SAN FRANCISCO DE SALES
Hoy queremos acercarnos a una persona muy especial para nuestra familia salesiana cuya festividad celebramos el sábado pasado: San Francisco de Sales. Tal vez su nombre nos suena porque está en el nombre de nuestras escuelas, pero… ¿Quién fue realmente? Sin duda, una persona llave para Don Bosco. Vamos a descubrir por qué.
San Francisco de Sales vivió hace más de 400 años y fue un hombre que creyó profundamente en algo muy simple pero muy poderoso: la santidad no es solo para unos pocos, sino para todos, también para los jóvenes, para la gente común, para quienes estudian, se equivocan, se esfuerzan y vuelven a empezar.
Él decía que no hace falta hacer cosas extraordinarias para ser buenos cristianos, sino hacer lo ordinario con un amor extraordinario. Ser pacientes, tratar bien a los demás, no responder con violencia, ayudar al que lo necesita, dar lo mejor en lo que hacemos cada día. Eso, para San Francisco de Sales, era el verdadero camino.
Muchos años después, un joven sacerdote llamado Don Bosco se enamoró de esta forma de vivir la fe: cercana, alegre, confiada, llena de bondad. Por eso eligió a San Francisco de Sales como inspiración y puso su nombre a nuestra familia salesiana. Don Bosco aprendió de él que se puede educar y evangelizar con amabilidad, cercanía y alegría, no con miedo ni castigos, sino con amor.
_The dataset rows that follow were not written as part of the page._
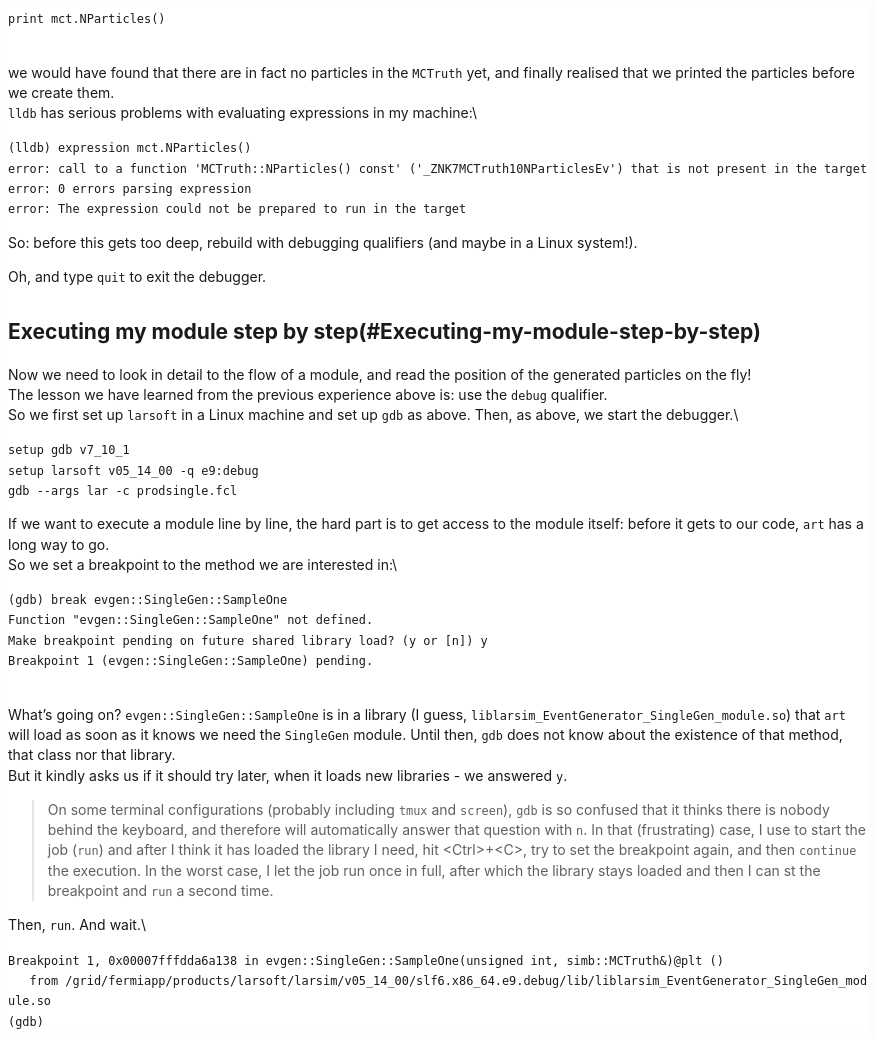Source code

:     print mct.NParticles()

\
we would have found that there are in fact no particles in the `MCTruth` yet, and finally realised that we printed the particles before we create them.\
`lldb` has serious problems with evaluating expressions in my machine:\

    (lldb) expression mct.NParticles()
    error: call to a function 'MCTruth::NParticles() const' ('_ZNK7MCTruth10NParticlesEv') that is not present in the target
    error: 0 errors parsing expression
    error: The expression could not be prepared to run in the target

So: before this gets too deep, rebuild with debugging qualifiers (and maybe in a Linux system!).

Oh, and type `quit` to exit the debugger.

Executing my module step by step(#Executing-my-module-step-by-step)
----------------------------------------------------------------------

Now we need to look in detail to the flow of a module, and read the position of the generated particles on the fly!\
The lesson we have learned from the previous experience above is: use the `debug` qualifier.\
So we first set up `larsoft` in a Linux machine and set up `gdb` as above. Then, as above, we start the debugger.\

    setup gdb v7_10_1
    setup larsoft v05_14_00 -q e9:debug
    gdb --args lar -c prodsingle.fcl

If we want to execute a module line by line, the hard part is to get access to the module itself: before it gets to our code, `art` has a long way to go.\
So we set a breakpoint to the method we are interested in:\

    (gdb) break evgen::SingleGen::SampleOne
    Function "evgen::SingleGen::SampleOne" not defined.
    Make breakpoint pending on future shared library load? (y or [n]) y
    Breakpoint 1 (evgen::SingleGen::SampleOne) pending.

\
What’s going on? `evgen::SingleGen::SampleOne` is in a library (I guess, `liblarsim_EventGenerator_SingleGen_module.so`) that `art` will load as soon as it knows we need the `SingleGen` module. Until then, `gdb` does not know about the existence of that method, that class nor that library.\
But it kindly asks us if it should try later, when it loads new libraries - we answered `y`.

> On some terminal configurations (probably including `tmux` and `screen`), `gdb` is so confused that it thinks there is nobody behind the keyboard, and therefore will automatically answer that question with `n`. In that (frustrating) case, I use to start the job (`run`) and after I think it has loaded the library I need, hit \<Ctrl\>+\<C\>, try to set the breakpoint again, and then `continue` the execution. In the worst case, I let the job run once in full, after which the library stays loaded and then I can st the breakpoint and `run` a second time.

Then, `run`. And wait.\

    Breakpoint 1, 0x00007fffdda6a138 in evgen::SingleGen::SampleOne(unsigned int, simb::MCTruth&)@plt ()
       from /grid/fermiapp/products/larsoft/larsim/v05_14_00/slf6.x86_64.e9.debug/lib/liblarsim_EventGenerator_SingleGen_module.so
    (gdb)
Don Bosco confiaba muchísimo en vosotros, los jóvenes. Creía que cada uno tiene un tesoro en el corazón y que, con acompañamiento y confianza, puede llegar muy lejos. Y en ese camino nunca caminamos solos.
Aquí entra María Auxiliadora, la gran madre de la familia salesiana de la que el día 24, nos acordamos especialmente. Don Bosco decía: “Ella lo ha hecho todo”. María nos cuida, nos acompaña, nos levanta cuando caemos y nos anima a no rendirnos. San Francisco de Sales también confiaba plenamente en la Virgen, porque sabía que una madre siempre guía con ternura.
Hoy, en estos Buenos Días, la invitación es sencilla: - vivir con amabilidad, como San Francisco de Sales, - con alegría y confianza, como nos enseñó Don Bosco, - y de la mano de María Auxiliadora, que nunca nos suelta.
Que en este día podamos hacer algo pequeño, pero lleno de amor. Ahí empieza todo.
Dios te salve María…
María Auxilio de los cristianos, ruega por nosotros.